## WORK INSTRUCTIONS
Once the line with "text: (1273, 517) -> (1408, 509), B -> A" is found in the entries below, repeat it and each following line exactly, up to and including the line with "line: (1331, 701)". Add no other lines.

## SOURCE DATA
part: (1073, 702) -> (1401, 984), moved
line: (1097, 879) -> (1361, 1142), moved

--

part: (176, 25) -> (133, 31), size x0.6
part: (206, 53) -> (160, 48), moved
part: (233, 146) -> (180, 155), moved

---

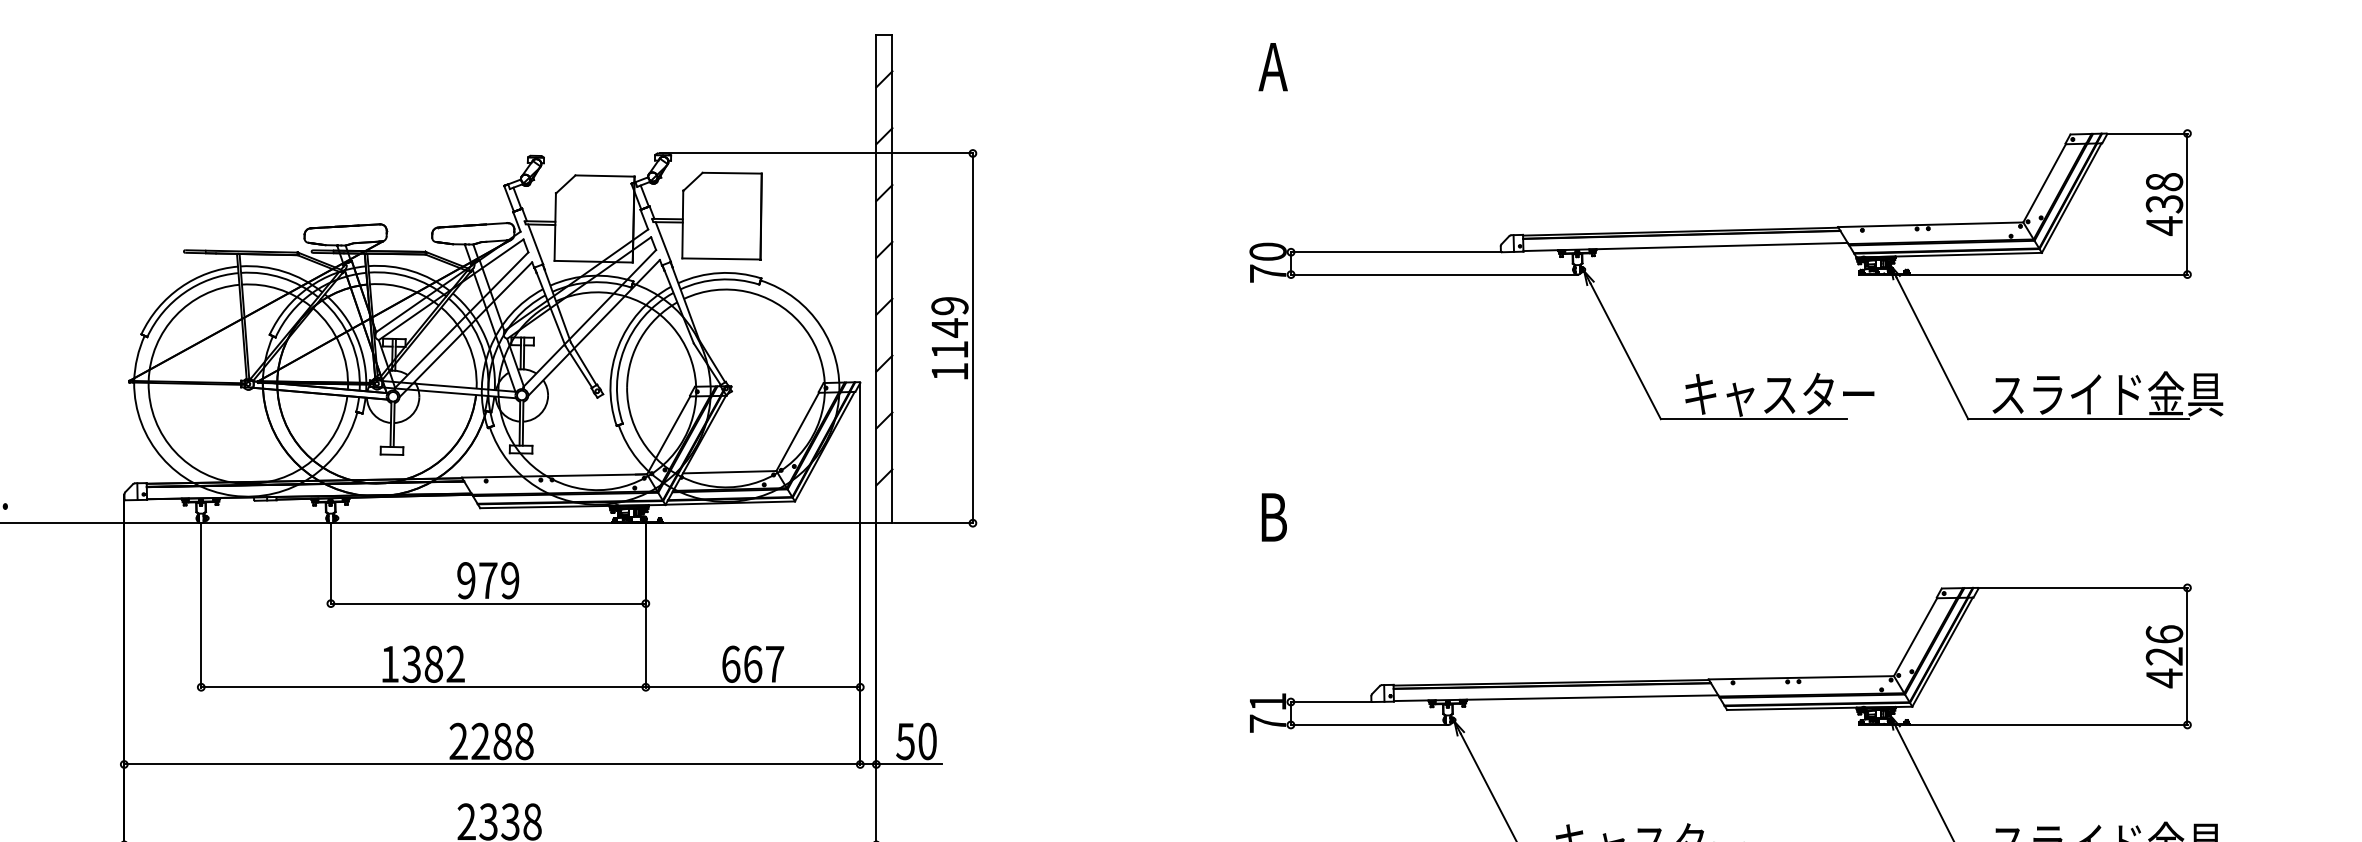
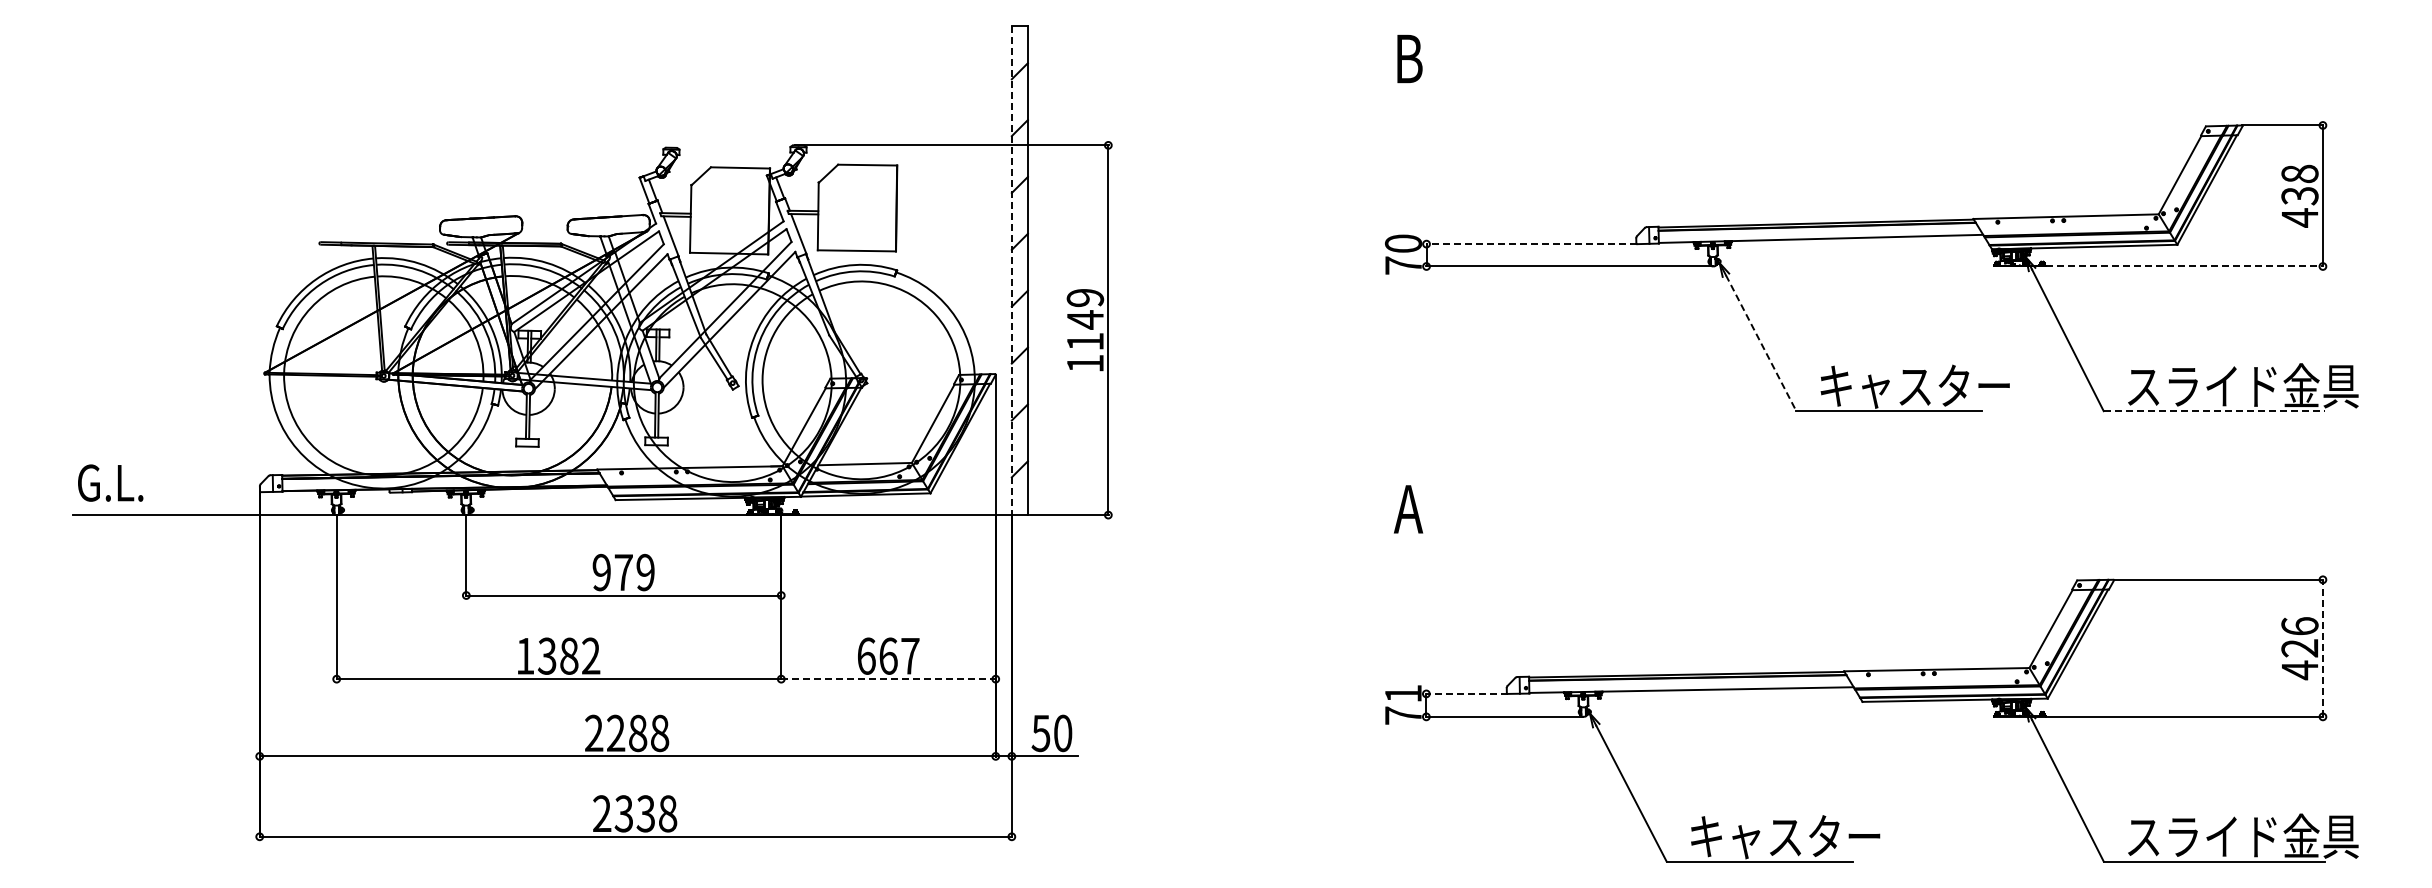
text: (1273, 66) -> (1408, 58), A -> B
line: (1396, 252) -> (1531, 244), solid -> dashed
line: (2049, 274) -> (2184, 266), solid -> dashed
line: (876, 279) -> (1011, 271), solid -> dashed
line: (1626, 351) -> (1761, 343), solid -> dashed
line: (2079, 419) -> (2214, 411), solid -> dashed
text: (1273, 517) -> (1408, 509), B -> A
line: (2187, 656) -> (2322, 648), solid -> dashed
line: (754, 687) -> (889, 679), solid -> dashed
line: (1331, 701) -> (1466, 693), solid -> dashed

## SOLUTION TO THE PROBLEM
text: (1273, 517) -> (1408, 509), B -> A
line: (2187, 656) -> (2322, 648), solid -> dashed
line: (754, 687) -> (889, 679), solid -> dashed
line: (1331, 701) -> (1466, 693), solid -> dashed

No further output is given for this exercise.